RECORDS FOR THE TASK: Begin
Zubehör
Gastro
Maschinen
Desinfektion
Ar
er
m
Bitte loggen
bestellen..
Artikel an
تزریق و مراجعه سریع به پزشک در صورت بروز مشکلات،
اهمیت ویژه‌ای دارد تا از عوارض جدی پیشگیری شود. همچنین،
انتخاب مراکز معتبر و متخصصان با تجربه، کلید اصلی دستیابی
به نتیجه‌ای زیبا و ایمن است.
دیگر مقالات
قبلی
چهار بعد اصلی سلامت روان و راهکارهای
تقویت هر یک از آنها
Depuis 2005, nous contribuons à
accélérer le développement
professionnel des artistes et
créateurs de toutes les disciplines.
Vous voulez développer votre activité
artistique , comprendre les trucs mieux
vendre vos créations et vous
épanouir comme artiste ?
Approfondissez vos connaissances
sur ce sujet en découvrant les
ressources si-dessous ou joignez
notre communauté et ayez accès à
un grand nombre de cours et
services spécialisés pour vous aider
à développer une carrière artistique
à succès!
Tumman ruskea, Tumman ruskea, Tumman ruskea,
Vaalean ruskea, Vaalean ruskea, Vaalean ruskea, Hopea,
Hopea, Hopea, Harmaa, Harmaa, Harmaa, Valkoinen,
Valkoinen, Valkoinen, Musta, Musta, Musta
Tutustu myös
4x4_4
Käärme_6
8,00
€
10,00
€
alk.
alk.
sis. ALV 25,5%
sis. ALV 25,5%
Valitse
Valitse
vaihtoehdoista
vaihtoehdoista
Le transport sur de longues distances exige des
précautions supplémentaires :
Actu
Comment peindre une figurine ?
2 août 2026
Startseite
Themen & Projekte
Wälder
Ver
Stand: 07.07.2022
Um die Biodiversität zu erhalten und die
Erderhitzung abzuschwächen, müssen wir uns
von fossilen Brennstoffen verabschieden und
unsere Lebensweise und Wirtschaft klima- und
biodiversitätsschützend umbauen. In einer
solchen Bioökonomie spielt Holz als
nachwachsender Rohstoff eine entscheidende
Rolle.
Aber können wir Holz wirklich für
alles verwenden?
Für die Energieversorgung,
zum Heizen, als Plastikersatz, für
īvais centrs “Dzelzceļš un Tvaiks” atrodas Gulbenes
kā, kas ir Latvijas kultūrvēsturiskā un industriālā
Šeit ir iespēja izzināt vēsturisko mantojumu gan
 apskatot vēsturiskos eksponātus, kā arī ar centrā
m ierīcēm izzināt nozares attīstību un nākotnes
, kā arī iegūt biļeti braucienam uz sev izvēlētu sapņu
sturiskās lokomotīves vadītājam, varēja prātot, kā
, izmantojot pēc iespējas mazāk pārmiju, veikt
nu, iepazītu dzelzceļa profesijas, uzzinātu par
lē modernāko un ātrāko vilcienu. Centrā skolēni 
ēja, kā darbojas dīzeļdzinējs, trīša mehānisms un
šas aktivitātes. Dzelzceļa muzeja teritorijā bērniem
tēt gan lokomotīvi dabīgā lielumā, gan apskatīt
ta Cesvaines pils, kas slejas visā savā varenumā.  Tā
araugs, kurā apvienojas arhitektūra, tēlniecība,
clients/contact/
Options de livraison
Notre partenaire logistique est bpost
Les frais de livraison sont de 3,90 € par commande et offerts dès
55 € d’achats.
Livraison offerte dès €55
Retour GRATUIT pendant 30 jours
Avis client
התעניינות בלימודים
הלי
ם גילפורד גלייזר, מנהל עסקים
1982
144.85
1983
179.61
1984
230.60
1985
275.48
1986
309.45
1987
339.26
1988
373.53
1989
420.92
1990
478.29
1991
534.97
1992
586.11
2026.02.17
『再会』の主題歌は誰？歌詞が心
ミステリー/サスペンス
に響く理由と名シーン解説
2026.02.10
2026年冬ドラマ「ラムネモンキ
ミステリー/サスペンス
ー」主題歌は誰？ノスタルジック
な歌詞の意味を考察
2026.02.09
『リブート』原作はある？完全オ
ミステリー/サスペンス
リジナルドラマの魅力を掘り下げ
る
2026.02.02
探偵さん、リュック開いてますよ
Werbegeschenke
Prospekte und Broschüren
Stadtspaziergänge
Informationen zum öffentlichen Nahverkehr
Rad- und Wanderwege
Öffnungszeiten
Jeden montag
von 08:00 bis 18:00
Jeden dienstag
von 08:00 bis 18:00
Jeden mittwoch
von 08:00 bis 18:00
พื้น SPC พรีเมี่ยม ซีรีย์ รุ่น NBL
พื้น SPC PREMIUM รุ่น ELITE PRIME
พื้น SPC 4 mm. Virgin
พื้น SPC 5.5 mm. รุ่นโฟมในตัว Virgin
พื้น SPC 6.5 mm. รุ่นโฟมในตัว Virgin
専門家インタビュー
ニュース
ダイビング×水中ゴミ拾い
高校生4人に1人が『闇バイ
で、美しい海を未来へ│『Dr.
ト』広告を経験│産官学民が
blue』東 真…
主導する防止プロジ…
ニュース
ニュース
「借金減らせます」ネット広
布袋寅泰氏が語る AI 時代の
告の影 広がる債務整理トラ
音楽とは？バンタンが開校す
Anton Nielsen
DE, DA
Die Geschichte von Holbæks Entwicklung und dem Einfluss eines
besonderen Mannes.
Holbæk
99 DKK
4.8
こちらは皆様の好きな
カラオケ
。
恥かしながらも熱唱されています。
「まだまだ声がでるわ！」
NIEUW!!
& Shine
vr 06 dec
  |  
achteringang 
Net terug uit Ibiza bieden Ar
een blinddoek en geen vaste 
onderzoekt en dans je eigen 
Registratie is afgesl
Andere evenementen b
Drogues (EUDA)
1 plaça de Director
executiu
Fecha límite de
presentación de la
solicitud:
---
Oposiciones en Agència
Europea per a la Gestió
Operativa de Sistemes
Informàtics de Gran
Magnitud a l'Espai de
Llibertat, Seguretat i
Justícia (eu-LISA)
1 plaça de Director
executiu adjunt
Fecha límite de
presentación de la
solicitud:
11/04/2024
RECORDS FOR THE TASK: End
## TASK GOAL
Turn the text read from all of the data above into a JSON array of strings, one string per line, omitting any blank lines.

## OUTPUT OF THE EXERCISE
[
  "Zubehör",
  "Gastro",
  "Maschinen",
  "Desinfektion",
  "Ar",
  "er",
  "m",
  "Bitte loggen",
  "bestellen..",
  "Artikel an",
  "تزریق و مراجعه سریع به پزشک در صورت بروز مشکلات،",
  "اهمیت ویژه‌ای دارد تا از عوارض جدی پیشگیری شود. همچنین،",
  "انتخاب مراکز معتبر و متخصصان با تجربه، کلید اصلی دستیابی",
  "به نتیجه‌ای زیبا و ایمن است.",
  "دیگر مقالات",
  "قبلی",
  "چهار بعد اصلی سلامت روان و راهکارهای",
  "تقویت هر یک از آنها",
  "Depuis 2005, nous contribuons à",
  "accélérer le développement",
  "professionnel des artistes et",
  "créateurs de toutes les disciplines.",
  "Vous voulez développer votre activité",
  "artistique , comprendre les trucs mieux",
  "vendre vos créations et vous",
  "épanouir comme artiste ?",
  "Approfondissez vos connaissances",
  "sur ce sujet en découvrant les",
  "ressources si-dessous ou joignez",
  "notre communauté et ayez accès à",
  "un grand nombre de cours et",
  "services spécialisés pour vous aider",
  "à développer une carrière artistique",
  "à succès!",
  "Tumman ruskea, Tumman ruskea, Tumman ruskea,",
  "Vaalean ruskea, Vaalean ruskea, Vaalean ruskea, Hopea,",
  "Hopea, Hopea, Harmaa, Harmaa, Harmaa, Valkoinen,",
  "Valkoinen, Valkoinen, Musta, Musta, Musta",
  "Tutustu myös",
  "4x4_4",
  "Käärme_6",
  "8,00",
  "€",
  "10,00",
  "€",
  "alk.",
  "alk.",
  "sis. ALV 25,5%",
  "sis. ALV 25,5%",
  "Valitse",
  "Valitse",
  "vaihtoehdoista",
  "vaihtoehdoista",
  "Le transport sur de longues distances exige des",
  "précautions supplémentaires :",
  "Actu",
  "Comment peindre une figurine ?",
  "2 août 2026",
  "Startseite",
  "Themen & Projekte",
  "Wälder",
  "Ver",
  "Stand: 07.07.2022",
  "Um die Biodiversität zu erhalten und die",
  "Erderhitzung abzuschwächen, müssen wir uns",
  "von fossilen Brennstoffen verabschieden und",
  "unsere Lebensweise und Wirtschaft klima- und",
  "biodiversitätsschützend umbauen. In einer",
  "solchen Bioökonomie spielt Holz als",
  "nachwachsender Rohstoff eine entscheidende",
  "Rolle.",
  "Aber können wir Holz wirklich für",
  "alles verwenden?",
  "Für die Energieversorgung,",
  "zum Heizen, als Plastikersatz, für",
  "īvais centrs “Dzelzceļš un Tvaiks” atrodas Gulbenes",
  "kā, kas ir Latvijas kultūrvēsturiskā un industriālā",
  "Šeit ir iespēja izzināt vēsturisko mantojumu gan",
  " apskatot vēsturiskos eksponātus, kā arī ar centrā",
  "m ierīcēm izzināt nozares attīstību un nākotnes",
  ", kā arī iegūt biļeti braucienam uz sev izvēlētu sapņu",
  "sturiskās lokomotīves vadītājam, varēja prātot, kā",
  ", izmantojot pēc iespējas mazāk pārmiju, veikt",
  "nu, iepazītu dzelzceļa profesijas, uzzinātu par",
  "lē modernāko un ātrāko vilcienu. Centrā skolēni ",
  "ēja, kā darbojas dīzeļdzinējs, trīša mehānisms un",
  "šas aktivitātes. Dzelzceļa muzeja teritorijā bērniem",
  "tēt gan lokomotīvi dabīgā lielumā, gan apskatīt",
  "ta Cesvaines pils, kas slejas visā savā varenumā.  Tā",
  "araugs, kurā apvienojas arhitektūra, tēlniecība,",
  "clients/contact/",
  "Options de livraison",
  "Notre partenaire logistique est bpost",
  "Les frais de livraison sont de 3,90 € par commande et offerts dès",
  "55 € d’achats.",
  "Livraison offerte dès €55",
  "Retour GRATUIT pendant 30 jours",
  "Avis client",
  "התעניינות בלימודים",
  "הלי",
  "ם גילפורד גלייזר, מנהל עסקים",
  "1982",
  "144.85",
  "1983",
  "179.61",
  "1984",
  "230.60",
  "1985",
  "275.48",
  "1986",
  "309.45",
  "1987",
  "339.26",
  "1988",
  "373.53",
  "1989",
  "420.92",
  "1990",
  "478.29",
  "1991",
  "534.97",
  "1992",
  "586.11",
  "2026.02.17",
  "『再会』の主題歌は誰？歌詞が心",
  "ミステリー/サスペンス",
  "に響く理由と名シーン解説",
  "2026.02.10",
  "2026年冬ドラマ「ラムネモンキ",
  "ミステリー/サスペンス",
  "ー」主題歌は誰？ノスタルジック",
  "な歌詞の意味を考察",
  "2026.02.09",
  "『リブート』原作はある？完全オ",
  "ミステリー/サスペンス",
  "リジナルドラマの魅力を掘り下げ",
  "る",
  "2026.02.02",
  "探偵さん、リュック開いてますよ",
  "Werbegeschenke",
  "Prospekte und Broschüren",
  "Stadtspaziergänge",
  "Informationen zum öffentlichen Nahverkehr",
  "Rad- und Wanderwege",
  "Öffnungszeiten",
  "Jeden montag",
  "von 08:00 bis 18:00",
  "Jeden dienstag",
  "von 08:00 bis 18:00",
  "Jeden mittwoch",
  "von 08:00 bis 18:00",
  "พื้น SPC พรีเมี่ยม ซีรีย์ รุ่น NBL",
  "พื้น SPC PREMIUM รุ่น ELITE PRIME",
  "พื้น SPC 4 mm. Virgin",
  "พื้น SPC 5.5 mm. รุ่นโฟมในตัว Virgin",
  "พื้น SPC 6.5 mm. รุ่นโฟมในตัว Virgin",
  "専門家インタビュー",
  "ニュース",
  "ダイビング×水中ゴミ拾い",
  "高校生4人に1人が『闇バイ",
  "で、美しい海を未来へ│『Dr.",
  "ト』広告を経験│産官学民が",
  "blue』東 真…",
  "主導する防止プロジ…",
  "ニュース",
  "ニュース",
  "「借金減らせます」ネット広",
  "布袋寅泰氏が語る AI 時代の",
  "告の影 広がる債務整理トラ",
  "音楽とは？バンタンが開校す",
  "Anton Nielsen",
  "DE, DA",
  "Die Geschichte von Holbæks Entwicklung und dem Einfluss eines",
  "besonderen Mannes.",
  "Holbæk",
  "99 DKK",
  "4.8",
  "こちらは皆様の好きな",
  "カラオケ",
  "。",
  "恥かしながらも熱唱されています。",
  "「まだまだ声がでるわ！」",
  "NIEUW!!",
  "& Shine",
  "vr 06 dec",
  "  |  ",
  "achteringang ",
  "Net terug uit Ibiza bieden Ar",
  "een blinddoek en geen vaste ",
  "onderzoekt en dans je eigen ",
  "Registratie is afgesl",
  "Andere evenementen b",
  "Drogues (EUDA)",
  "1 plaça de Director",
  "executiu",
  "Fecha límite de",
  "presentación de la",
  "solicitud:",
  "---",
  "Oposiciones en Agència",
  "Europea per a la Gestió",
  "Operativa de Sistemes",
  "Informàtics de Gran",
  "Magnitud a l'Espai de",
  "Llibertat, Seguretat i",
  "Justícia (eu-LISA)",
  "1 plaça de Director",
  "executiu adjunt",
  "Fecha límite de",
  "presentación de la",
  "solicitud:",
  "11/04/2024"
]